** AIM OF THE EXERCISE **
Substitute "farol" for "faro" and write out the listing again, covering everything from the line containing "lugares míticos del" down to the line containing "Uranne-jimmy". Keep every other word the same, and leave the pictures out.

** MATERIAL PROVIDED **
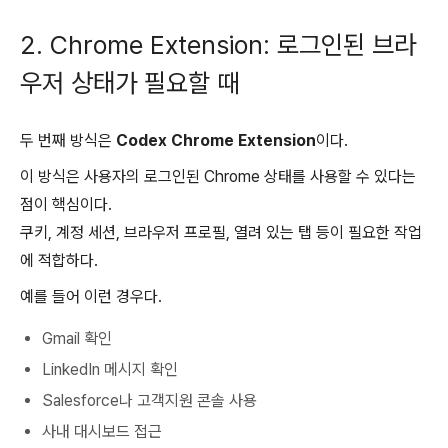
2. Chrome Extension: 로그인된 브라
우저 상태가 필요할 때
두 번째 방식은
Codex Chrome Extension
이다.
이 방식은 사용자의 로그인된 Chrome 상태를 사용할 수 있다는
점이 핵심이다.
쿠키, 계정 세션, 브라우저 프로필, 열려 있는 탭 등이 필요한 작업
에 적합하다.
예를 들어 이런 경우다.
Gmail 확인
LinkedIn 메시지 확인
Salesforce나 고객지원 콘솔 사용
사내 대시보드 접근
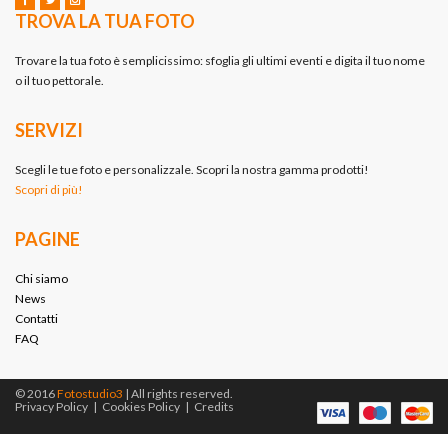
TROVA LA TUA FOTO
Trovare la tua foto è semplicissimo: sfoglia gli ultimi eventi e digita il tuo nome
o il tuo pettorale.
SERVIZI
Scegli le tue foto e personalizzale. Scopri la nostra gamma prodotti!
Scopri di più!
PAGINE
Chi siamo
News
Contatti
FAQ
© 2016
Fotostudio3
| All rights reserved.
Privacy Policy
|
Cookies Policy
|
Credits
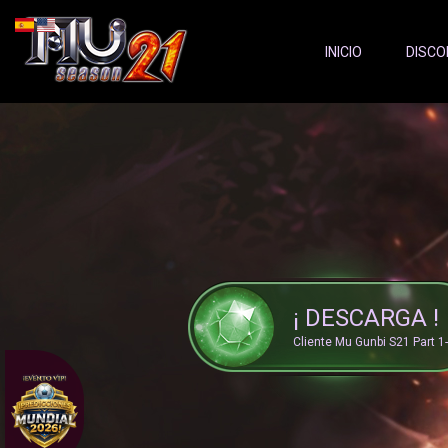
Server Status:
">
INICIO
DISCO
¡ DESCARGA !
Cliente Mu Gunbi S21 Part 1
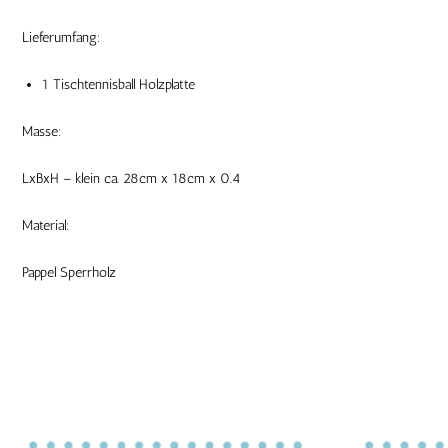
Lieferumfang:
1 Tischtennisball Holzplatte
Masse:
LxBxH – klein ca. 28cm x 18cm x 0.4
Material:
Pappel Sperrholz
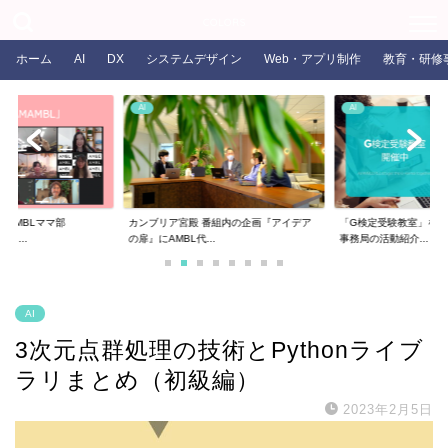
COLORS
ホーム
AI
DX
システムデザイン
Web・アプリ制作
教育・研修
AI
AI
るAMBLママ部
カンブリア宮殿 番組内の企画『アイデア
「G検定受験教室」を開
ま...
の扉』にAMBL代...
事務局の活動紹介...
AI
3次元点群処理の技術とPythonライブ
ラリまとめ（初級編）
2023年2月5日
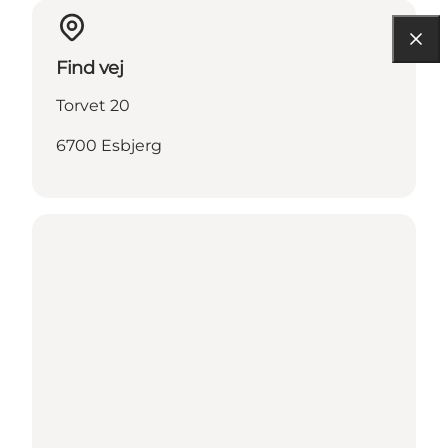
Find vej
Torvet 20
6700 Esbjerg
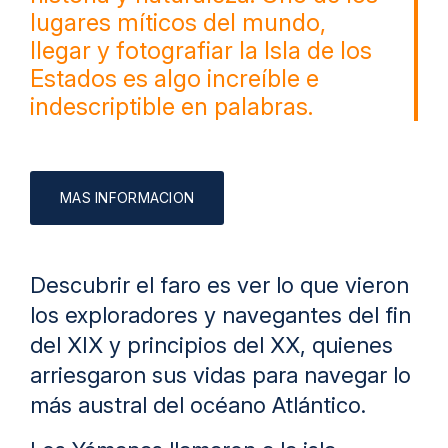
lugares míticos del mundo,
llegar y fotografiar la Isla de los
Estados es algo increíble e
indescriptible en palabras.
Descubrir el faro es ver lo que vieron
los exploradores y navegantes del fin
del XIX y principios del XX, quienes
arriesgaron sus vidas para navegar lo
más austral del océano Atlántico.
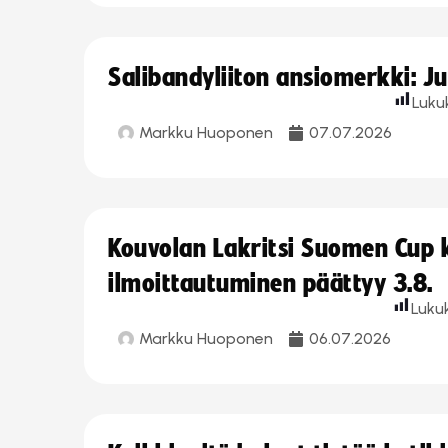
Salibandyliiton ansiomerkki: J
Luku
Markku Huoponen
07.07.2026
Kouvolan Lakritsi Suomen Cup
ilmoittautuminen päättyy 3.8.
Luku
Markku Huoponen
06.07.2026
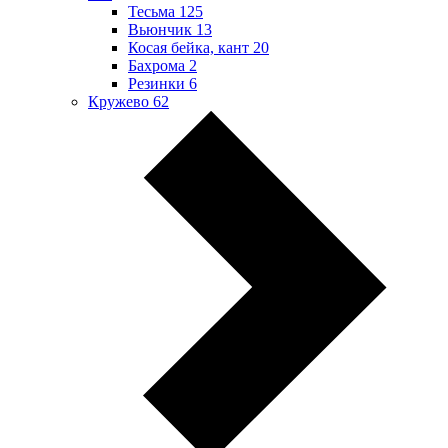
Тесьма
125
Вьюнчик
13
Косая бейка, кант
20
Бахрома
2
Резинки
6
Кружево
62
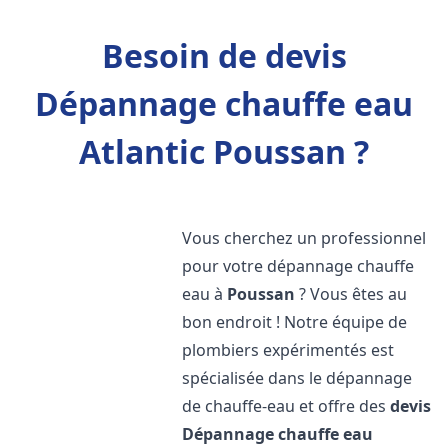
Besoin de devis
Dépannage chauffe eau
Atlantic Poussan ?
Vous cherchez un professionnel
pour votre dépannage chauffe
eau à
Poussan
? Vous êtes au
bon endroit ! Notre équipe de
plombiers expérimentés est
spécialisée dans le dépannage
de chauffe-eau et offre des
devis
Dépannage chauffe eau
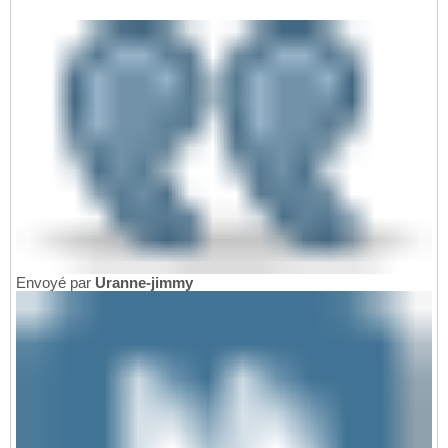
Envoyé par
Uranne-jimmy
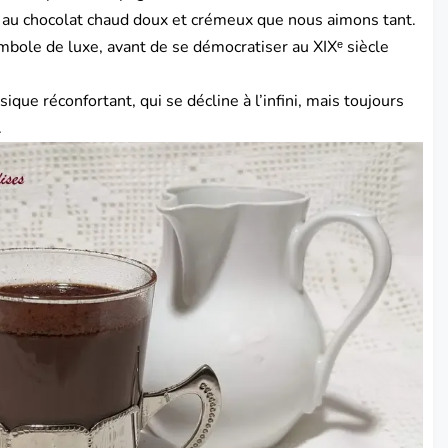
e au chocolat chaud doux et crémeux que nous aimons tant.
bole de luxe, avant de se démocratiser au XIXᵉ siècle
ique réconfortant, qui se décline à l’infini, mais toujours
.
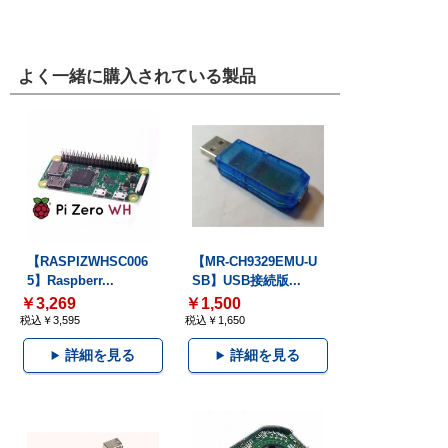
よく一緒に購入されている製品
【RASPIZWHSC006
【MR-CH9329EMU-U
5】Raspberr...
SB】USB接続版...
￥3,269
￥1,500
税込￥3,595
税込￥1,650
詳細を見る
詳細を見る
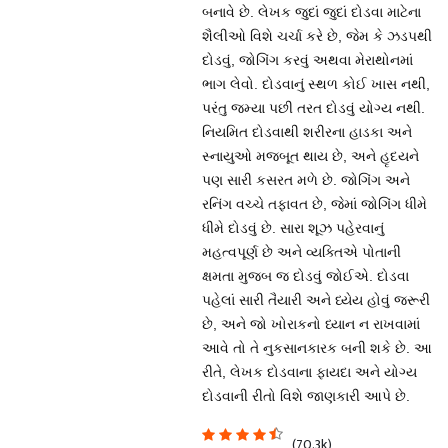
બનાવે છે. લેખક જુદાં જુદાં દોડવા માટેના
શૈલીઓ વિશે ચર્ચા કરે છે, જેમ કે ઝડપથી
દોડવું, જોગિંગ કરવું અથવા મેરાથોનમાં
ભાગ લેવો. દોડવાનું સ્થળ કોઈ ખાસ નથી,
પરંતુ જમ્યા પછી તરત દોડવું યોગ્ય નથી.
નિયમિત દોડવાથી શરીરના હાડકા અને
સ્નાયુઓ મજબૂત થાય છે, અને હૃદયને
પણ સારી કસરત મળે છે. જોગિંગ અને
રનિંગ વચ્ચે તફાવત છે, જેમાં જોગિંગ ધીમે
ધીમે દોડવું છે. સારા શૂઝ પહેરવાનું
મહત્વપૂર્ણ છે અને વ્યક્તિએ પોતાની
ક્ષમતા મુજબ જ દોડવું જોઈએ. દોડવા
પહેલાં સારી તૈયારી અને ધ્યેય હોવું જરૂરી
છે, અને જો ખોરાકનો ધ્યાન ન રાખવામાં
આવે તો તે નુકસાનકારક બની શકે છે. આ
રીતે, લેખક દોડવાના ફાયદા અને યોગ્ય
દોડવાની રીતો વિશે જાણકારી આપે છે.
(70.3k)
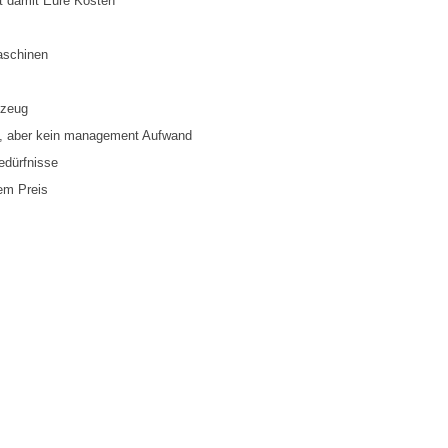
rt damit Eure Kosten
aschinen
gzeug
g, aber kein management Aufwand
edürfnisse
gem Preis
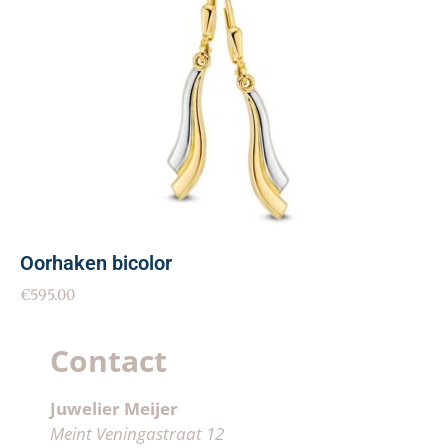
Oorhaken bicolor
€
595.00
Contact
Juwelier Meijer
Meint Veningastraat 12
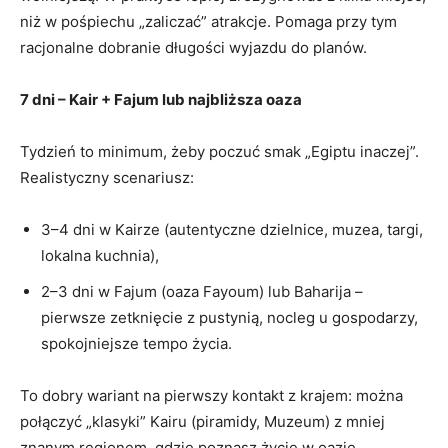
niż w pośpiechu „zaliczać” atrakcje. Pomaga przy tym
racjonalne dobranie długości wyjazdu do planów.
7 dni – Kair + Fajum lub najbliższa oaza
Tydzień to minimum, żeby poczuć smak „Egiptu inaczej”.
Realistyczny scenariusz:
3–4 dni w Kairze (autentyczne dzielnice, muzea, targi,
lokalna kuchnia),
2–3 dni w Fajum (oaza Fayoum) lub Baharija –
pierwsze zetknięcie z pustynią, nocleg u gospodarzy,
spokojniejsze tempo życia.
To dobry wariant na pierwszy kontakt z krajem: można
połączyć „klasyki” Kairu (piramidy, Muzeum) z mniej
znanym regionem, gdzie poznasz życie w oazie.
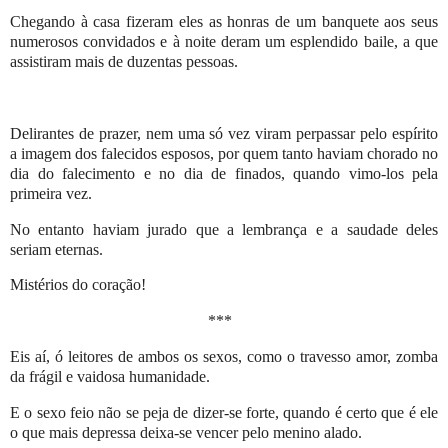
Chegando à casa fizeram eles as honras de um banquete aos seus
numerosos convidados e à noite deram um esplendido baile, a que
assistiram mais de duzentas pessoas.
Delirantes de prazer, nem uma só vez viram perpassar pelo espírito
a imagem dos falecidos esposos, por quem tanto haviam chorado no
dia do falecimento e no dia de finados, quando vimo-los pela
primeira vez.
No entanto haviam jurado que a lembrança e a saudade deles
seriam eternas.
Mistérios do coração!
***
Eis aí, ó leitores de ambos os sexos, como o travesso amor, zomba
da frágil e vaidosa humanidade.
E o sexo feio não se peja de dizer-se forte, quando é certo que é ele
o que mais depressa deixa-se vencer pelo menino alado.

** ANSWER TO THIS TASK **
lugares míticos del mundo,
llegar y fotografiar la Isla de los
Estados es algo increíble e
indescriptible en palabras.
Descubrir el farol es ver lo que vieron
los exploradores y navegantes del fin
del XIX y principios del XX, quienes
arriesgaron sus vidas para navegar lo
más austral del océano Atlántico.
Salibandyliiton ansiomerkki: J
Luku
Markku Huoponen
07.07.2026
Kouvolan Lakritsi Suomen Cup
ilmoittautuminen päättyy 3.8.
Luku
Markku Huoponen
06.07.2026
Тесьма
125
Вьюнчик
13
Косая бейка, кант
20
Бахрома
2
Резинки
6
Кружево
62
Besoin de devis
Dépannage chauffe eau
Atlantic Poussan ?
Vous cherchez un professionnel
pour votre dépannage chauffe
eau à
Poussan
? Vous êtes au
bon endroit ! Notre équipe de
plombiers expérimentés est
spécialisée dans le dépannage
de chauffe-eau et offre des
devis
Dépannage chauffe eau
Envoyé par
Uranne-jimmy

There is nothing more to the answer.